The report noted how a player received course credits for Bowling I and Theories of Softball and how another player had an assistant coach write a paper for him.

This report stated that at a meeting with admissions officials, a member of the athletic department said, “Why do you care if we take six players who don’t attend classes?”

Nancy L. Zimpher, the SUNY chancellor, said, “I am disappointed that a great institution like Binghamton University would, in any way, because of its athletic program, compromise its terrific academic reputation.”

Zimpher is scheduled to make recommendations for further action in this Binghamton matter to the SUNY Board of Trustees Tuesday. Some Binghamton faculty jobs may be on the line. The report clearly spells out failures on the part of staff members who were in collusion with athletic department officials to see that basketball players got passing grades they did not deserve.
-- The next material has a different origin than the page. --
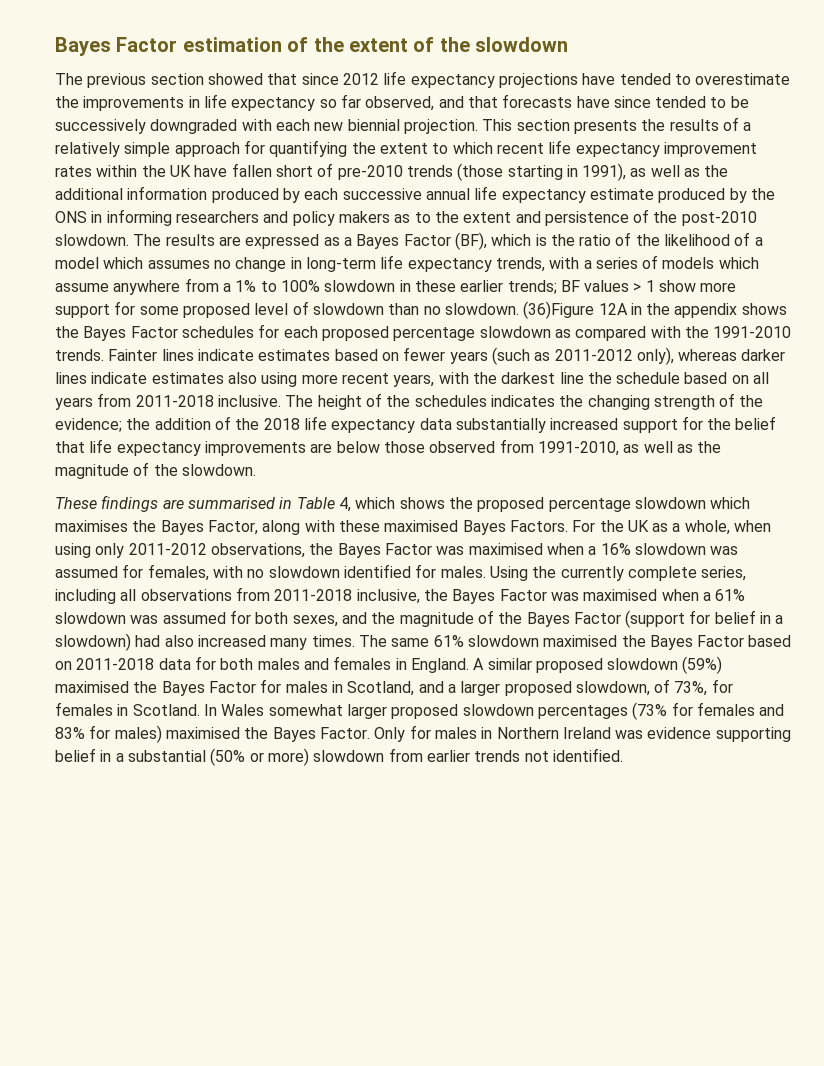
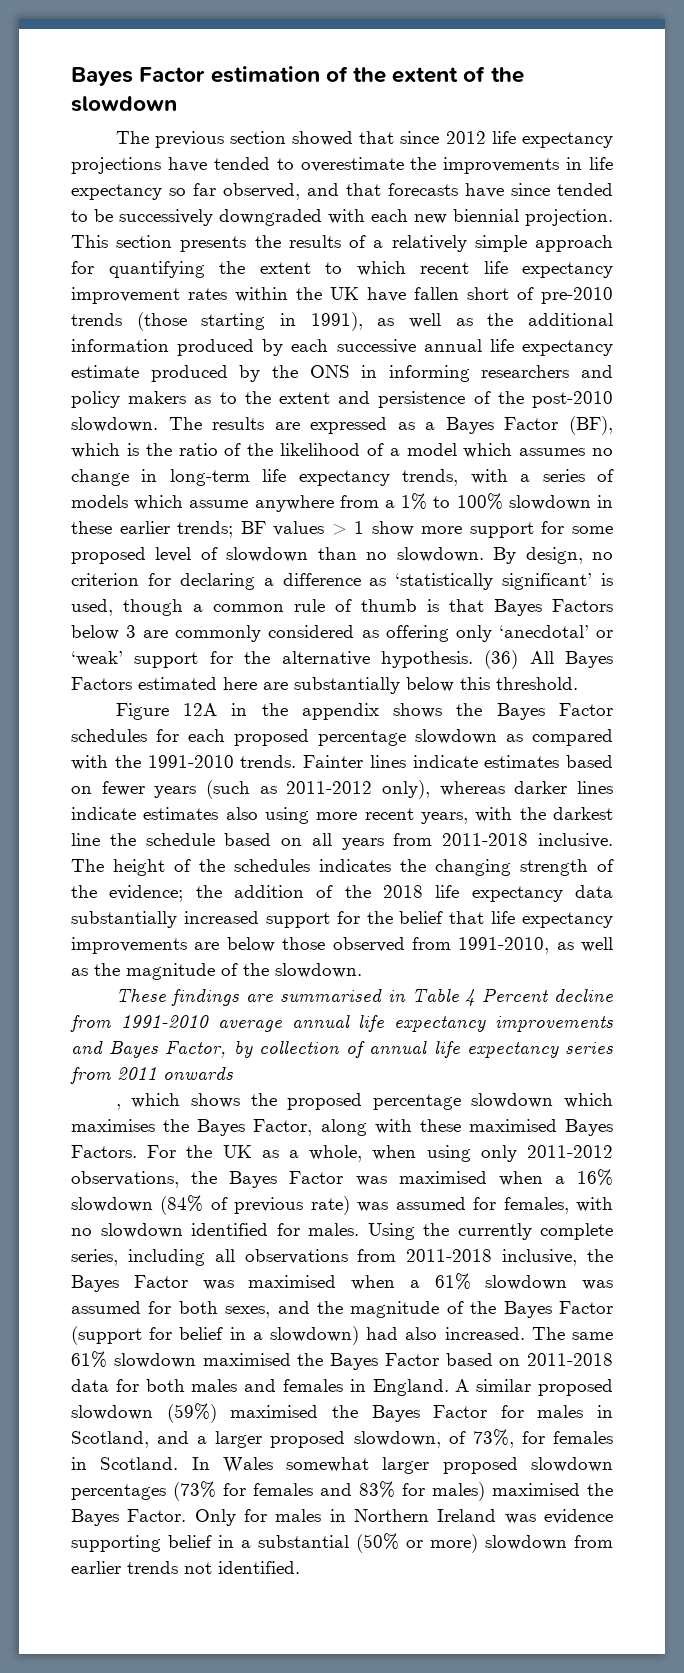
[523,301,595,319] (36)Figure -> [493,547,614,564] [71,573,613,590] [71,599,613,616] [71,625,613,642] [71,650,613,669] [71,677,578,694] [115,703,169,720] By design, no criterion for declaring a difference as ‘statistically significant’ is used, though a common rule of thumb is that Bayes Factors below 3 are commonly considered as offering only ‘anecdotal’ or ‘weak’ support for the alternative hypothesis. (36) All Bayes Factors estimated here are substantially below this threshold. // Figure
[338,497,351,512] 4, -> [465,988,614,1006] [70,1015,613,1032] [71,1040,613,1058] [70,1067,233,1084] [115,1104,121,1110] 4 Percent decline from 1991-2010 average annual life expectancy improvements and Bayes Factor, by collection of annual life expectancy series from 2011 onwards // ,
(706, 549) none -> [160,1195,350,1215] (84% of previous rate)
[197,635,355,650] increased many times. -> [444,1327,525,1340] increased.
The SUNY investigation report strongly condemns President DeFleur, pointing out that none of this could have happened without her implicit acceptance of the academic misdeeds.

Some of the basketball players, who were transfer students from other institutions, were given credit for “patsy” courses upon entering Binghamton. This was against the wishes of Binghamton admissions officers.

To many fans, all of this may not be a big deal. After all, look at the University of Tennessee or the University of Oregon, where athletes wearing orange uniforms one day might be wearing orange jump suits the next. Then there is Baylor, where one basketball player murdered a teammate a few years ago. Baylor and Tennessee were among the 65 teams entered in the NCAA basketball tournament that started this week.

The report ordered by SUNY’s trustees said, “Difficulties such as BU experienced are not uncommon in intercollegiate athletic programs, particularly in Division I men’s basketball.”

Binghamton University was not up to being one of those major athletic institutions and simply did not know how to handle the “big time.” BU is an academic institution of the highest order that did not need notoriety for sports accomplishments, and many of its students and faculty members are rightfully up in arms over the disgrace visited upon this campus. Some of them want BU to leave Division I of the NCAA.

BU is paying a heavy price for the mistakes of the few who only achieved a fleeting moment in the spotlight.